Items listed in a dataset

**********

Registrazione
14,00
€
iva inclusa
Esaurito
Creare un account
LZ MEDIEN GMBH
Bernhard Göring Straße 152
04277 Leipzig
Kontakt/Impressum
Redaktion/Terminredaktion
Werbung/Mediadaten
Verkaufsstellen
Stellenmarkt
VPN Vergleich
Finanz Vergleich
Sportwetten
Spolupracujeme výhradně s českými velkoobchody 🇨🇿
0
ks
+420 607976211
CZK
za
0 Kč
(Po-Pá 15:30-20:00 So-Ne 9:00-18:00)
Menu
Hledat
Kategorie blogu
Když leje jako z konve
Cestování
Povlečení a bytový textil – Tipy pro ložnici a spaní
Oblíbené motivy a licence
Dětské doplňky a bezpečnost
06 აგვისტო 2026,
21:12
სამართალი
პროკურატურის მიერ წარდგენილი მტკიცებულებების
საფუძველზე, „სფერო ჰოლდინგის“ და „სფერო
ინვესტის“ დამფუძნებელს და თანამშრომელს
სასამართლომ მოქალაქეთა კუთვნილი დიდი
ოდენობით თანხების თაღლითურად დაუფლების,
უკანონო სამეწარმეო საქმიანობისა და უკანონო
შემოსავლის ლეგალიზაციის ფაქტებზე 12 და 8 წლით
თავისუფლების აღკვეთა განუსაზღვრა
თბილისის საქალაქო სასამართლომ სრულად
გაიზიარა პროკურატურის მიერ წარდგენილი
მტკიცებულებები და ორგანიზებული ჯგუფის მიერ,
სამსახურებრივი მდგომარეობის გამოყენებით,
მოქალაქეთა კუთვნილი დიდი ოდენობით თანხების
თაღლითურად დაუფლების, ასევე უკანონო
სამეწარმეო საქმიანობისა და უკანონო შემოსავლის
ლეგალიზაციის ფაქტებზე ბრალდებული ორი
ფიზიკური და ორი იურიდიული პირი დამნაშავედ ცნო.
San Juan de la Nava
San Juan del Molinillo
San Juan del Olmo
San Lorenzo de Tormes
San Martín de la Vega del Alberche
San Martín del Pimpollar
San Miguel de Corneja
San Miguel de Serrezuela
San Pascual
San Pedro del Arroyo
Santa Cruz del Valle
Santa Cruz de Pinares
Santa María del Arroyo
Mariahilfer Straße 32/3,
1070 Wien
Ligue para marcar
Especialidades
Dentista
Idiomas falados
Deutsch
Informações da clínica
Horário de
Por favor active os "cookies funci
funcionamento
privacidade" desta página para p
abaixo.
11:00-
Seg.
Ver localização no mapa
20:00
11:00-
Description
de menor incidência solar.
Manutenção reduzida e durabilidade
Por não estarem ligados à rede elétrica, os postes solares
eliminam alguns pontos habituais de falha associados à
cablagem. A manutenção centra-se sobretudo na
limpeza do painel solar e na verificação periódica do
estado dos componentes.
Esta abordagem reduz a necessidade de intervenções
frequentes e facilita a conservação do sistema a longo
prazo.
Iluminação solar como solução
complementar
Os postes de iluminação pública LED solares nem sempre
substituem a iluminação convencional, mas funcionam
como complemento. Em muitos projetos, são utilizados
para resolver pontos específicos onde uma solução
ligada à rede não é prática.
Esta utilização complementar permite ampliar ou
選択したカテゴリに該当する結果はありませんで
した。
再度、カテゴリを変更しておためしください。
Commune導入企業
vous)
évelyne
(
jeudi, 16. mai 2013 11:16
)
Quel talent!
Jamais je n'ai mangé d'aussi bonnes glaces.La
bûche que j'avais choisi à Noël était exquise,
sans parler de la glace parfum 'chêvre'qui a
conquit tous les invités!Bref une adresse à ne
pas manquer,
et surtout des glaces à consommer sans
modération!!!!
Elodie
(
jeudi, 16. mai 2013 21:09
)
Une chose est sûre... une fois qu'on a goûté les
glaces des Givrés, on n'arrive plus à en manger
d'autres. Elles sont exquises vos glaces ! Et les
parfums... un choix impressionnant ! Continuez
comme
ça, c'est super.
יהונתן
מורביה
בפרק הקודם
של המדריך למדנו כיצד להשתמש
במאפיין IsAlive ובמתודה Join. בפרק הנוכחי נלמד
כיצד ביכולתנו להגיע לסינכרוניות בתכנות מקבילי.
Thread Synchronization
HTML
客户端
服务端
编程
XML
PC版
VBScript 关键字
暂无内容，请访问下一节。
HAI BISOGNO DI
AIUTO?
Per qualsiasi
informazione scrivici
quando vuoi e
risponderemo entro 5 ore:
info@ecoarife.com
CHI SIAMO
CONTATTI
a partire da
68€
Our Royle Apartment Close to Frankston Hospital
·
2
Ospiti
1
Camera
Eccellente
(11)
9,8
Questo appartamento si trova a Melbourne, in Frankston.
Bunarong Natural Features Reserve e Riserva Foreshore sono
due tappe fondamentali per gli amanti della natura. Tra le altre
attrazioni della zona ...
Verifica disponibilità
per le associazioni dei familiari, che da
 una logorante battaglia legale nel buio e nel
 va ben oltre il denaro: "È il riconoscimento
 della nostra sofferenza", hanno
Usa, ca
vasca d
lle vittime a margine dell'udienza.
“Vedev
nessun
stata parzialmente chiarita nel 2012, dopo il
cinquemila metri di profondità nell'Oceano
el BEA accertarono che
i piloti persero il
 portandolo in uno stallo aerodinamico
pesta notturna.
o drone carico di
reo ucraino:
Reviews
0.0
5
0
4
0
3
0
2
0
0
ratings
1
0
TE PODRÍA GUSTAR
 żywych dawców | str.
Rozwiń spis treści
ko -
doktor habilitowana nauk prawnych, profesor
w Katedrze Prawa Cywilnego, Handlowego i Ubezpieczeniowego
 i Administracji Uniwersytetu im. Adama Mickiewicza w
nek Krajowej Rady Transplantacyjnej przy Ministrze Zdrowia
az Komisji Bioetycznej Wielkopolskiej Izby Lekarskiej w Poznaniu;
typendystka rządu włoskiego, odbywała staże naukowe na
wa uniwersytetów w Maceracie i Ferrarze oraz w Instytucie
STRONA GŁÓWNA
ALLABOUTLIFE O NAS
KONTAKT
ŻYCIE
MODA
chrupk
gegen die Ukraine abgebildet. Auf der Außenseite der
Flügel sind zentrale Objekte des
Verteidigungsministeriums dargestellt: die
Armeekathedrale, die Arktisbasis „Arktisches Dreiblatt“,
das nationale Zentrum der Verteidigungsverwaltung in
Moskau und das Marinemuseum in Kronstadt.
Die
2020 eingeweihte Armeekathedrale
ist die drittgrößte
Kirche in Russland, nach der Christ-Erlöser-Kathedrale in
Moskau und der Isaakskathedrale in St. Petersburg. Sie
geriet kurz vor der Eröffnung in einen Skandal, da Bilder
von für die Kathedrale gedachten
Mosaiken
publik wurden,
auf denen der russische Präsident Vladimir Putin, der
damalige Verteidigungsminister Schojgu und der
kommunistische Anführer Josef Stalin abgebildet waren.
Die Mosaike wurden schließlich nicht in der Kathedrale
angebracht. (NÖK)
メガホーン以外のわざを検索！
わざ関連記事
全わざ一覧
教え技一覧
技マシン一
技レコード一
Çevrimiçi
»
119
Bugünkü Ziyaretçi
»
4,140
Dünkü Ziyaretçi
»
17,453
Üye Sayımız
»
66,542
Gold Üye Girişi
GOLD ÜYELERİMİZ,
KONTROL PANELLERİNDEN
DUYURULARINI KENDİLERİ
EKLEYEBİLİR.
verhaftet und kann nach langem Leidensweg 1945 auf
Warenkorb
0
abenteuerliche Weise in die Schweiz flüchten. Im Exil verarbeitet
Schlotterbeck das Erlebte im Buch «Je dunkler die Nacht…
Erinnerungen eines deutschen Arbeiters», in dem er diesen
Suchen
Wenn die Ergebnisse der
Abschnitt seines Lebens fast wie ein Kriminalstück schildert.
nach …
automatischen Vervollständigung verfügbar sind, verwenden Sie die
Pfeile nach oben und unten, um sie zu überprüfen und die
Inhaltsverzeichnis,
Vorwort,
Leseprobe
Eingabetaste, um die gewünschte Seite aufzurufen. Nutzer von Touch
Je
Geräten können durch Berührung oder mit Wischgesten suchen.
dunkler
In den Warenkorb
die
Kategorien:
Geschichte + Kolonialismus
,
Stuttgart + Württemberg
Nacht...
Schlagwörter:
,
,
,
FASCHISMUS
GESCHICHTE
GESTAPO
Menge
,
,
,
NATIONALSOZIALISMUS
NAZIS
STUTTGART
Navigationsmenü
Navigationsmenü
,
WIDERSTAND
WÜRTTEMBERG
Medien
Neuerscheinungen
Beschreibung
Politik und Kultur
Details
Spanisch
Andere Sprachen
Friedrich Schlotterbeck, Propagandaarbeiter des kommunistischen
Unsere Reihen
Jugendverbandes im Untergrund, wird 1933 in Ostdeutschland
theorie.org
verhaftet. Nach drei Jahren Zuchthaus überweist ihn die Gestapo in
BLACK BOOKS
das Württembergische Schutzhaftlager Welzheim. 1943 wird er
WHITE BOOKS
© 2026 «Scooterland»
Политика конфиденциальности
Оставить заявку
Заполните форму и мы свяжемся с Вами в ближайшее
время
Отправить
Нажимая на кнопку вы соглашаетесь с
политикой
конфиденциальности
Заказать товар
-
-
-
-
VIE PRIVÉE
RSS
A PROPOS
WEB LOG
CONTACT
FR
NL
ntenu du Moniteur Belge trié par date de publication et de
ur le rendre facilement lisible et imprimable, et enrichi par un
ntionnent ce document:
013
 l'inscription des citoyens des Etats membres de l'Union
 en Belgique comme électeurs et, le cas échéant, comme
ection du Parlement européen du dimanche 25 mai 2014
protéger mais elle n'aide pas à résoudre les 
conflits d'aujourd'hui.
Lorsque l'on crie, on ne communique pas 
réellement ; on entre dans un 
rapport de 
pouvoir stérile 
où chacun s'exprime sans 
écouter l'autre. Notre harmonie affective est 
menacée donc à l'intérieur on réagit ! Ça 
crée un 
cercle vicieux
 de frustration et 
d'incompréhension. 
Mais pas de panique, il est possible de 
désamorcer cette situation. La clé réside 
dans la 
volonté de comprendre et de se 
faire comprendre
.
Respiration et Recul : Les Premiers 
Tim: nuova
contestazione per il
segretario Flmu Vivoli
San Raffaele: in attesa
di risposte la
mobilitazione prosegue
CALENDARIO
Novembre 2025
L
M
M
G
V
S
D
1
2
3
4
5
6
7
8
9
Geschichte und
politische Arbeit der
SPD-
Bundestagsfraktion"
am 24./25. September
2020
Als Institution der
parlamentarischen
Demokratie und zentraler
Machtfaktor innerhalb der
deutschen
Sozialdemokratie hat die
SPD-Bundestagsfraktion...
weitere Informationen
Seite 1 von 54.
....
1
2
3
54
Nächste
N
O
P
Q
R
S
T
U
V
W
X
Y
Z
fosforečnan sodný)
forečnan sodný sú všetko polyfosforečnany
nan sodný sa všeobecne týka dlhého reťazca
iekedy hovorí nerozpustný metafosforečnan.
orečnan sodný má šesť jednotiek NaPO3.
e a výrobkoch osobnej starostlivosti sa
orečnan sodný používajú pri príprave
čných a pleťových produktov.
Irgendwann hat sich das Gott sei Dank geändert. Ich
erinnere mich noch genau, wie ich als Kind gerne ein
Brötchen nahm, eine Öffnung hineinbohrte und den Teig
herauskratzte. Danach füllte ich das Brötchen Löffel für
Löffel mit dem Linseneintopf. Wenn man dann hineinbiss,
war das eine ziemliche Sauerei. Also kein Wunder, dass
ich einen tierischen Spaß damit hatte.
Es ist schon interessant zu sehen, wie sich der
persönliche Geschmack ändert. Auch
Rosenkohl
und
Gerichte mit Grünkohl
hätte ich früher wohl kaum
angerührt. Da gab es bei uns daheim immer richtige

**********

## Action item
Copy the lines from the start of the records up to and including the line with "Dětské doplňky a bezpečnost".

## Your solution
Registrazione
14,00
€
iva inclusa
Esaurito
Creare un account
LZ MEDIEN GMBH
Bernhard Göring Straße 152
04277 Leipzig
Kontakt/Impressum
Redaktion/Terminredaktion
Werbung/Mediadaten
Verkaufsstellen
Stellenmarkt
VPN Vergleich
Finanz Vergleich
Sportwetten
Spolupracujeme výhradně s českými velkoobchody 🇨🇿
0
ks
+420 607976211
CZK
za
0 Kč
(Po-Pá 15:30-20:00 So-Ne 9:00-18:00)
Menu
Hledat
Kategorie blogu
Když leje jako z konve
Cestování
Povlečení a bytový textil – Tipy pro ložnici a spaní
Oblíbené motivy a licence
Dětské doplňky a bezpečnost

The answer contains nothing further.